::: GIVEN RECORDS :::

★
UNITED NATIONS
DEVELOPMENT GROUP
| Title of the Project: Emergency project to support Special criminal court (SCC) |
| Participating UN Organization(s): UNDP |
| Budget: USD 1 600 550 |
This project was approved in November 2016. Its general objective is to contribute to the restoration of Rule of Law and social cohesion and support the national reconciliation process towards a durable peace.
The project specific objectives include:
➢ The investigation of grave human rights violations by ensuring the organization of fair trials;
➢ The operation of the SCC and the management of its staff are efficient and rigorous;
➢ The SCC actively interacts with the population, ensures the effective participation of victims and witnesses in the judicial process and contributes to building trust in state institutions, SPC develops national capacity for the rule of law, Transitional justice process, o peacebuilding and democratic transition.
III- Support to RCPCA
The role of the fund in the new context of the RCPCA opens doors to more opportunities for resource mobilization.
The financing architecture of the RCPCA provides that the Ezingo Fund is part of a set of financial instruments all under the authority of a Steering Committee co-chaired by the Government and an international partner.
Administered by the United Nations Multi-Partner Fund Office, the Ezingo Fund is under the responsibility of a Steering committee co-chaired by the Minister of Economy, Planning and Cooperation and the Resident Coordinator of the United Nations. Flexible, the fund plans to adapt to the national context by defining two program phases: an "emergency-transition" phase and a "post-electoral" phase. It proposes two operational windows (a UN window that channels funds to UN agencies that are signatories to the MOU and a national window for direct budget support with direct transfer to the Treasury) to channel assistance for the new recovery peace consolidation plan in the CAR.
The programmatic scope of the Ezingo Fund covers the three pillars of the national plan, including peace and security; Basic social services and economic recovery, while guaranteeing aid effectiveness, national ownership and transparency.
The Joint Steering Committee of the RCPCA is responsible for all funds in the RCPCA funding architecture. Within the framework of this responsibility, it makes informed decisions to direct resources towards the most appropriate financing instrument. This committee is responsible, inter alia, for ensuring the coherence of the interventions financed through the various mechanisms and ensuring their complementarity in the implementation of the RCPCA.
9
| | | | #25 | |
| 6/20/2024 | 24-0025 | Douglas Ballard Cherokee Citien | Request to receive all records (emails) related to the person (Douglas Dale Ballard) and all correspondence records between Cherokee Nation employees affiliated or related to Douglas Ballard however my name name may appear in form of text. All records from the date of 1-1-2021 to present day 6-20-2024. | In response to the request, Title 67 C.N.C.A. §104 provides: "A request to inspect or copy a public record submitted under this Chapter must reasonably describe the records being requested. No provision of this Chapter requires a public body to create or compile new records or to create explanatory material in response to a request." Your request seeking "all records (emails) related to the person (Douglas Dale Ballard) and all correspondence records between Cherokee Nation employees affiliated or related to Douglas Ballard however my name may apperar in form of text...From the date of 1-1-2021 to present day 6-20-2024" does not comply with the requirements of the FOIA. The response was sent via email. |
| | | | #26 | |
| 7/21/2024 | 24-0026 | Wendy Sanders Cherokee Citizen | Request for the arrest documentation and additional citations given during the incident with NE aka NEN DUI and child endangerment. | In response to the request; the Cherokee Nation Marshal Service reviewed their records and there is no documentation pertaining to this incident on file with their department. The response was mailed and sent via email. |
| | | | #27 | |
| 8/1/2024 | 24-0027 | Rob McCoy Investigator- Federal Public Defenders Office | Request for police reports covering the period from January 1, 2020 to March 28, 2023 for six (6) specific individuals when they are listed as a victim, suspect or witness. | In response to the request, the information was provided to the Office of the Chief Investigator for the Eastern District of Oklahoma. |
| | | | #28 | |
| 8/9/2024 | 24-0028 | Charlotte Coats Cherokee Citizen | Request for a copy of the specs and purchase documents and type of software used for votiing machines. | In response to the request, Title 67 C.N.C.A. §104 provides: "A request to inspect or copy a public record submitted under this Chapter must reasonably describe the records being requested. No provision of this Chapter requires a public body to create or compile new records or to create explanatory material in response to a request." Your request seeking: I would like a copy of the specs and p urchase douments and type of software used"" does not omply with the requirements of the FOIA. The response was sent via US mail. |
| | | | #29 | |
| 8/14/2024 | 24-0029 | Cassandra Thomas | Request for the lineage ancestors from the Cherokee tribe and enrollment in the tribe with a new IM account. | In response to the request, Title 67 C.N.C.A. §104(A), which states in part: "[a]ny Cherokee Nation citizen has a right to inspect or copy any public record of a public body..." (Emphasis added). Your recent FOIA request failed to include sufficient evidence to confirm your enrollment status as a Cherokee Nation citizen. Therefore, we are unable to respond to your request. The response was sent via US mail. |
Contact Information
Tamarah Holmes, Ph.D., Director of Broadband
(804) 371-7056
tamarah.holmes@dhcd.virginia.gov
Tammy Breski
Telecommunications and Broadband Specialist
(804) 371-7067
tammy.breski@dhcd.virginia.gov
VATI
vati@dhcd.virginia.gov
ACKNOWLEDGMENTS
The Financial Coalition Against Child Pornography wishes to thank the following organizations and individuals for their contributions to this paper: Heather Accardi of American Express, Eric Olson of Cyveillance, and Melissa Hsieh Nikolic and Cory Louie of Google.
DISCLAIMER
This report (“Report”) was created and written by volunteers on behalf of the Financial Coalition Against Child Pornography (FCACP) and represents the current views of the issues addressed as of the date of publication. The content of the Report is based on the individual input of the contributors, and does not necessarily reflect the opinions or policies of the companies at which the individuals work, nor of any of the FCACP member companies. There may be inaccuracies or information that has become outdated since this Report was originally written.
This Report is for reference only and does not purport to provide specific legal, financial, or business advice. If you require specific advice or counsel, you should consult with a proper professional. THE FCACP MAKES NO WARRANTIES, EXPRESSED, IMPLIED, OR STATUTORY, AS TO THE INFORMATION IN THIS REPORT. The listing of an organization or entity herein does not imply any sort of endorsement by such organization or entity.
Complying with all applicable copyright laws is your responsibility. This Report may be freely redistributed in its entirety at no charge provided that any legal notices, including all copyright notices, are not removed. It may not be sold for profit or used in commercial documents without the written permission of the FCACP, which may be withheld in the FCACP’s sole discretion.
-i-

:::

**EXERCISE DESCRIPTION**
Quote exactly what appears from the line containing "(804) 371-7067" through the final line of the listing above, including both of those lines.

**TASK OUTPUT**
(804) 371-7067
tammy.breski@dhcd.virginia.gov
VATI
vati@dhcd.virginia.gov
ACKNOWLEDGMENTS
The Financial Coalition Against Child Pornography wishes to thank the following organizations and individuals for their contributions to this paper: Heather Accardi of American Express, Eric Olson of Cyveillance, and Melissa Hsieh Nikolic and Cory Louie of Google.
DISCLAIMER
This report (“Report”) was created and written by volunteers on behalf of the Financial Coalition Against Child Pornography (FCACP) and represents the current views of the issues addressed as of the date of publication. The content of the Report is based on the individual input of the contributors, and does not necessarily reflect the opinions or policies of the companies at which the individuals work, nor of any of the FCACP member companies. There may be inaccuracies or information that has become outdated since this Report was originally written.
This Report is for reference only and does not purport to provide specific legal, financial, or business advice. If you require specific advice or counsel, you should consult with a proper professional. THE FCACP MAKES NO WARRANTIES, EXPRESSED, IMPLIED, OR STATUTORY, AS TO THE INFORMATION IN THIS REPORT. The listing of an organization or entity herein does not imply any sort of endorsement by such organization or entity.
Complying with all applicable copyright laws is your responsibility. This Report may be freely redistributed in its entirety at no charge provided that any legal notices, including all copyright notices, are not removed. It may not be sold for profit or used in commercial documents without the written permission of the FCACP, which may be withheld in the FCACP’s sole discretion.
-i-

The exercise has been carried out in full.